Toby Young, the journalist and free schools advocate, has resigned from his new role on the board of the new universities regulator, following a backlash over comments made in his past.
Young announced this morning that he has left the board of the Office for Students, claiming the reaction to his appointment had become a “distraction” to the regulator’s work.
He will now focus on his work as the director of the New Schools Network, the charity set up to help open free schools. Young, the founder of the West London Free School, was appointed to lead the NSN last January, having been a supporter of the free schools programme since its inception.
“Education is my passion and I want now to be able to get on with the work I have been doing to promote and support the free schools movement,” he wrote in the Spectator today.
“These schools have already done a huge amount to raise standards in some of England’s most deprived areas and the next challenge is to extend those benefits to every area of educational underperformance.”
Although some of the criticism centred on Young’s perceived lack of credentials for the OfS role, the government also came under pressure to fire him over numerous offensive comments he has made on social media, and for his views on some education issues.
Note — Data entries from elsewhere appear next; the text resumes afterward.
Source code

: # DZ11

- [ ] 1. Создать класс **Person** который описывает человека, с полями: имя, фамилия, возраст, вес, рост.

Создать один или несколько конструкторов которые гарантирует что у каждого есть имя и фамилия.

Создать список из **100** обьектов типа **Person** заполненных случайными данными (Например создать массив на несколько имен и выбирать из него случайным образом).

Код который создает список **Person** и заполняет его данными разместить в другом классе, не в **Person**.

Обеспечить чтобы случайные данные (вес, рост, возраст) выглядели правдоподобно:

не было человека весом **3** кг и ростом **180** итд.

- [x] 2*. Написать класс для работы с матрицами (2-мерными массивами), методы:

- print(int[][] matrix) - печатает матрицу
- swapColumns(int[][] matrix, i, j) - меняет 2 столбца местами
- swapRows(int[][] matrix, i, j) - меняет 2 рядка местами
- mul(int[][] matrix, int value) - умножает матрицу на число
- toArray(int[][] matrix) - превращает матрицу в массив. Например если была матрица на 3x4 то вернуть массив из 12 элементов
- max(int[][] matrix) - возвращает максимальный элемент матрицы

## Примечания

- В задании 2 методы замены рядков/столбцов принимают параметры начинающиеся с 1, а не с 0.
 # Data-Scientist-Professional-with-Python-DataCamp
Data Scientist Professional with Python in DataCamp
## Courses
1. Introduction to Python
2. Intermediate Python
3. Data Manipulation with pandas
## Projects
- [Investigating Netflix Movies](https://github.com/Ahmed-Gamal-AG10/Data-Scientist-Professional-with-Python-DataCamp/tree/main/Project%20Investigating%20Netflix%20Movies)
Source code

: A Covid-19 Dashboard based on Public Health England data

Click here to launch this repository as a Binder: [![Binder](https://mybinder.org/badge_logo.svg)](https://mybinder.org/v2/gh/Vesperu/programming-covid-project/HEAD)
These include multiple tweets about the size of women’s breasts, and one in which he refers to a gay celebrity as “queer as a coot”. It also emerged that Young had deleted tens of thousands of his tweets.
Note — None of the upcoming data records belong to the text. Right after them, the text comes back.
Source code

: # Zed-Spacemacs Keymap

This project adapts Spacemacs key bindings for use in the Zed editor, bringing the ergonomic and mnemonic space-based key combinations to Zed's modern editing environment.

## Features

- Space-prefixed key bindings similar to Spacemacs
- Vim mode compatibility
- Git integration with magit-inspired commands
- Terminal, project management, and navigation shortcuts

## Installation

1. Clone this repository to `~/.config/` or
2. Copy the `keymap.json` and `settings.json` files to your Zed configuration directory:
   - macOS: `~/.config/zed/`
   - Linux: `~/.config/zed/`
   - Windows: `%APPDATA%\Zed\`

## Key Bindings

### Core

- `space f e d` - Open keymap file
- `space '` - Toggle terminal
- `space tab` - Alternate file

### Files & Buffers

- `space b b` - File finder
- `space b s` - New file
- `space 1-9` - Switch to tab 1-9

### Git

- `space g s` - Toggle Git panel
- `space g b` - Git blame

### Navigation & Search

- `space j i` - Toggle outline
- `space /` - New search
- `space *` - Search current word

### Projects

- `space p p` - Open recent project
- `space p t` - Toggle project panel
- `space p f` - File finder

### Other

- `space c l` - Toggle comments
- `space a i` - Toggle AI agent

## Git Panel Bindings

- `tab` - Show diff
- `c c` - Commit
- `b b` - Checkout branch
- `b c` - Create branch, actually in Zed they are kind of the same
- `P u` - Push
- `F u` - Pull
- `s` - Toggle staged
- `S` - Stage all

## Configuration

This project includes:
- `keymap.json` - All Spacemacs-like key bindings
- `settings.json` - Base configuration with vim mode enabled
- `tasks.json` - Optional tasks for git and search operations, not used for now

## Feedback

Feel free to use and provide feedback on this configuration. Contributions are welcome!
His commitment to inclusive education was also questioned, after comments he made in a 2012 article for The Spectator appeared to attack the use of wheelchair ramps in schools and mock the work of special educational needs departments. Young has also previously written in favour of using “progressive eugenics” to improve intelligence.
The National Education Union was among the organisations that called for Young to go, claiming his appointment undermined the government’s efforts to tackle sexism in schools.
Speaking on the Today Programme this morning, Robert Halfon, the chair of the parliamentary education committee, said Young had “done the honourable thing” in resigning.